I was able to find Quinten and Izzard a loving home  So that's good.

A friend had a friend who had an Oops litter 5 weeks ago that still had some that needed homes. I needed a boy or two to keep Curly company, so I adopted two of them. They're in quarantine in my roommate's room until they go to the vet next week. And then I'll start introducing them to Curly. 

I should have my new giant cages next week, so I'm really looking forward to that and not having to keep everyone in this makeshift business!

Anyhow, Jack and Spork!


























Jack is the hooded, Spork is the PEW. They're so cute, and so TINY! I guess Zero and Lola were about 5 weeks when I got them though, my god they've become giant beasts!


----------



## fallinstar (Nov 26, 2006)

aww they are soo sweet!


----------



## Chivahn (Mar 30, 2007)

They are really warming up to me quickly. For boys though, they sure do like jumping off of me and giving me a heartattack.


----------



## OhBugger. (Apr 6, 2007)

hmmm...tampon box. comes in handy.  

your little ones are so darling!

love the hooded one.


----------



## Chivahn (Mar 30, 2007)

Yeah, I use what I can. They love their tampon box. heh. The other cages are littered with poptart boxes.


----------



## 2manyrats (Apr 10, 2007)

This is off-topic (your boys are really cute) -

look into http://www.keeper.com/ and http://www.divacup.com/ - i think they're much better than tampons.


----------



## JennieLove (Jan 2, 2007)

Your babies are so cute! Yeah for a while we were using a trash box, Jay loved sleeping in it.


----------



## OnlyOno (Apr 4, 2007)

wow, neat, 2many!  i can no longer say i don't know anyone who uses one of those. they kind of freak me out, personally. i know some "painters" use those to catch "stuff" to paint with. whoa buddy, lol.
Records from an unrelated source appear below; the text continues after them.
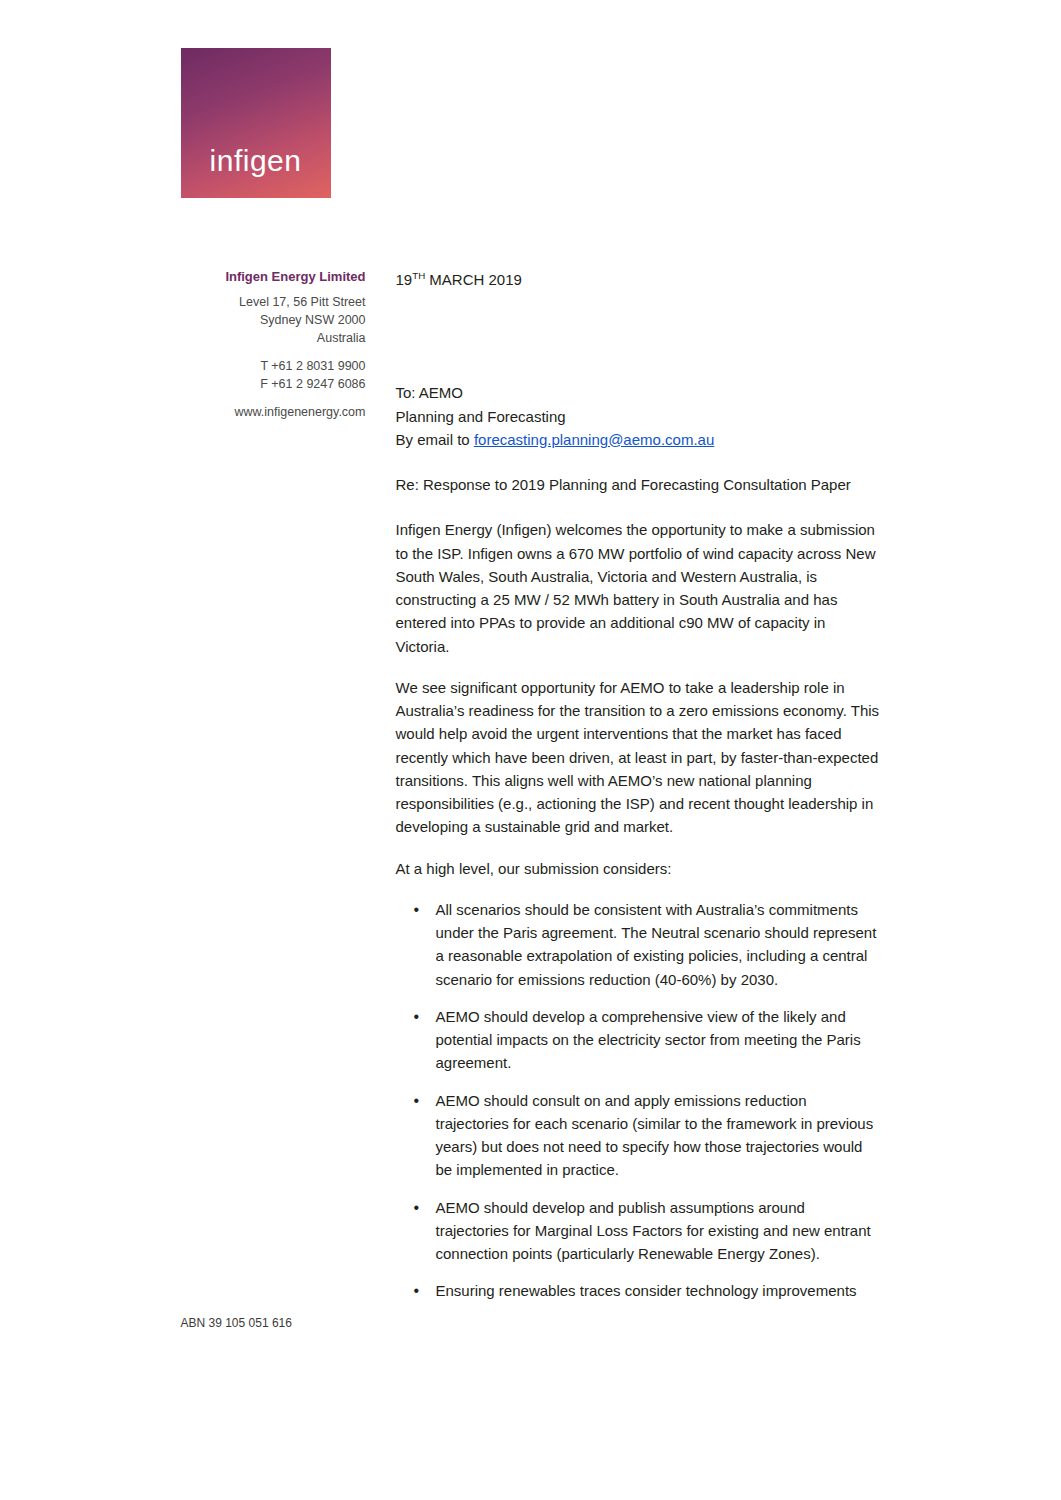infigen
Infigen Energy Limited
Level 17, 56 Pitt Street
Sydney NSW 2000
Australia
T +61 2 8031 9900
F +61 2 9247 6086
www.infigenenergy.com
19TH MARCH 2019
To: AEMO
Planning and Forecasting
By email to forecasting.planning@aemo.com.au
Re: Response to 2019 Planning and Forecasting Consultation Paper
Infigen Energy (Infigen) welcomes the opportunity to make a submission to the ISP. Infigen owns a 670 MW portfolio of wind capacity across New South Wales, South Australia, Victoria and Western Australia, is constructing a 25 MW / 52 MWh battery in South Australia and has entered into PPAs to provide an additional c90 MW of capacity in Victoria.
We see significant opportunity for AEMO to take a leadership role in Australia’s readiness for the transition to a zero emissions economy. This would help avoid the urgent interventions that the market has faced recently which have been driven, at least in part, by faster-than-expected transitions. This aligns well with AEMO’s new national planning responsibilities (e.g., actioning the ISP) and recent thought leadership in developing a sustainable grid and market.
At a high level, our submission considers:
All scenarios should be consistent with Australia’s commitments under the Paris agreement. The Neutral scenario should represent a reasonable extrapolation of existing policies, including a central scenario for emissions reduction (40-60%) by 2030.
AEMO should develop a comprehensive view of the likely and potential impacts on the electricity sector from meeting the Paris agreement.
AEMO should consult on and apply emissions reduction trajectories for each scenario (similar to the framework in previous years) but does not need to specify how those trajectories would be implemented in practice.
AEMO should develop and publish assumptions around trajectories for Marginal Loss Factors for existing and new entrant connection points (particularly Renewable Energy Zones).
Ensuring renewables traces consider technology improvements
ABN 39 105 051 616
ANYway, seeing as that's totally random, i LOVE jack's tail! it's so cute with those random blotches on it, lol. is the PEW a dumbo as well, or is that just the angle? <3 dumbos.


----------



## Chivahn (Mar 30, 2007)

Yep, Spork is a dumbo. And I love his spots too. When the girl first put him on me, I squealed and went "OMGLOOKATYOURLITTLEBUTTSPOTS!"


----------